What you have to do ::
Here is the task for the listing below: output exactly the lines from the one containing "right knee: (100, 108)" through the one containing "neck: (123, 58)", and leave out the pictures.

----

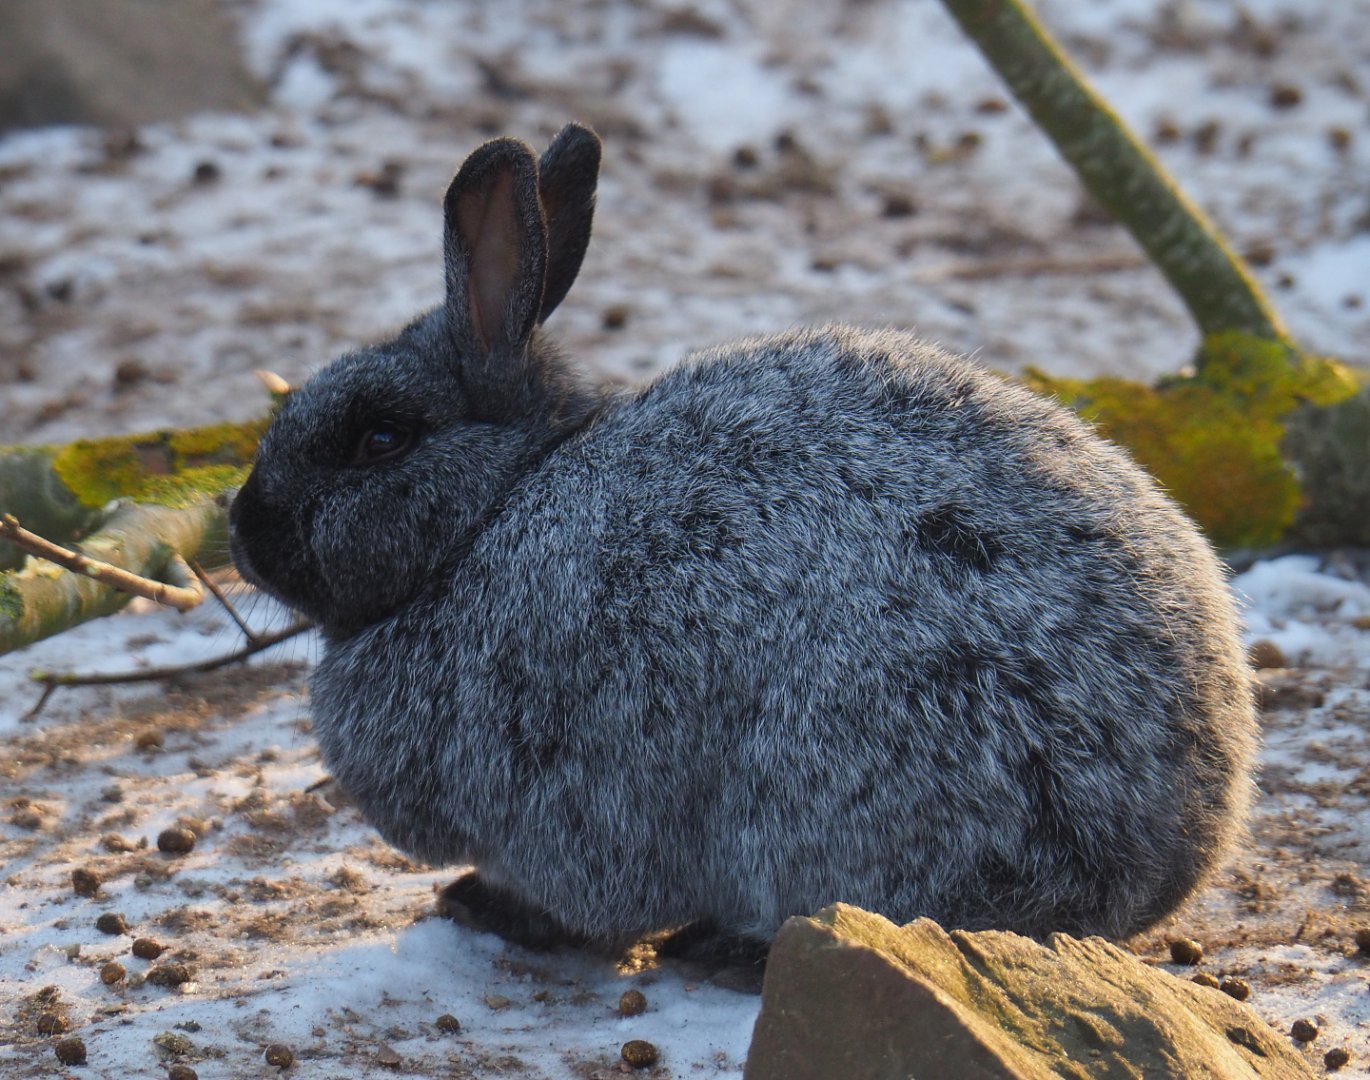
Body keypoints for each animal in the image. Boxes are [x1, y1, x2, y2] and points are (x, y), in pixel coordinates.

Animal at [228, 123, 1256, 961]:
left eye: (379, 438)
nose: (243, 534)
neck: (491, 515)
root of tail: (1149, 865)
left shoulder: (562, 792)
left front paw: (484, 904)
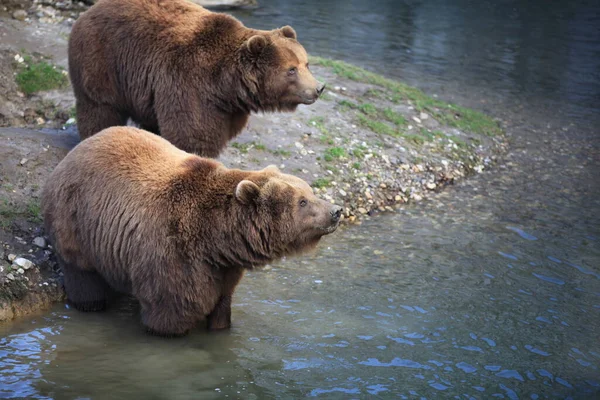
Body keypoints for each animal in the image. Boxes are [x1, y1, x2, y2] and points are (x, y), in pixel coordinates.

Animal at [41, 126, 342, 336]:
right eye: (302, 201)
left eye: (310, 191)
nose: (336, 210)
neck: (217, 238)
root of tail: (72, 153)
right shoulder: (172, 253)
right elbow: (172, 309)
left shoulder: (224, 269)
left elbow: (221, 306)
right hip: (75, 221)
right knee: (82, 275)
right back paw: (91, 303)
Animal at [68, 0, 326, 156]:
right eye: (291, 70)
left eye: (306, 63)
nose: (318, 88)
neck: (226, 86)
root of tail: (89, 10)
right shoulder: (189, 84)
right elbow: (193, 136)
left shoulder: (228, 110)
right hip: (102, 60)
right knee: (100, 108)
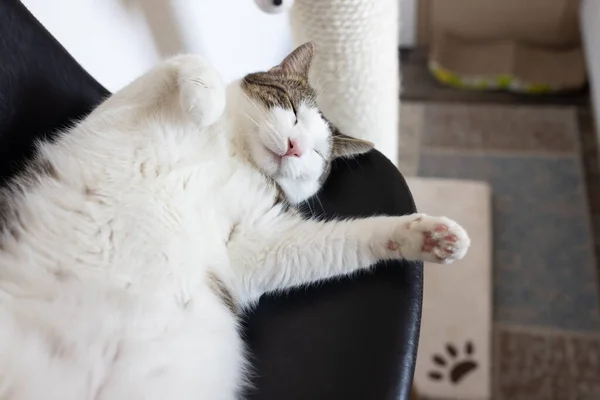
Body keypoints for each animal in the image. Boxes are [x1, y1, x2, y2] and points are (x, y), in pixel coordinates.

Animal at [0, 42, 468, 398]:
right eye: (292, 110)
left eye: (318, 155)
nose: (297, 147)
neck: (235, 154)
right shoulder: (113, 113)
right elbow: (187, 57)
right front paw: (207, 103)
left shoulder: (251, 248)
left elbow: (336, 242)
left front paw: (425, 235)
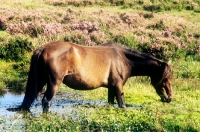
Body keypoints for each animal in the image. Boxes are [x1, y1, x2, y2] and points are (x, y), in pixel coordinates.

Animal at [6, 41, 172, 112]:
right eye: (166, 78)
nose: (169, 98)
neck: (123, 58)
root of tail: (43, 48)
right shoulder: (119, 86)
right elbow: (122, 104)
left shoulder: (111, 87)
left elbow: (111, 103)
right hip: (53, 83)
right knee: (46, 102)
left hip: (40, 80)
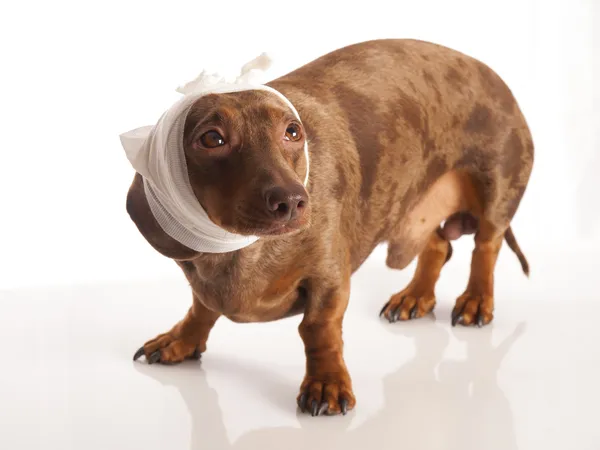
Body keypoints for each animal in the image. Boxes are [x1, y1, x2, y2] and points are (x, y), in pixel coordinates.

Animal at [124, 38, 532, 414]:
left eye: (292, 131)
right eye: (212, 138)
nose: (293, 201)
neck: (242, 248)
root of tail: (492, 75)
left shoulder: (330, 276)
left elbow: (318, 328)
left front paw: (326, 384)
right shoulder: (202, 280)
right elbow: (202, 306)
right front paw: (182, 338)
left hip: (497, 192)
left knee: (487, 246)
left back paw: (476, 301)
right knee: (439, 245)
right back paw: (415, 296)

----

Exercise output ::
right knee: (100, 108)
Body keypoints for each animal in the image. Boxes are [x1, y1, x2, y2] and points are (x, y), in pixel coordinates.

Animal at [0, 42, 468, 398]:
right eye: (292, 110)
left eye: (318, 155)
nose: (297, 147)
neck: (235, 154)
right shoulder: (113, 113)
right elbow: (187, 57)
right front paw: (207, 103)
left shoulder: (251, 248)
left elbow: (336, 242)
left front paw: (425, 235)
Body keypoints for each animal in the image. Boxes are [x1, y1, x2, y2] and points are (x, y), in pixel coordinates.

Animal at [6, 41, 172, 112]:
right eye: (166, 78)
nose: (169, 98)
neck: (123, 58)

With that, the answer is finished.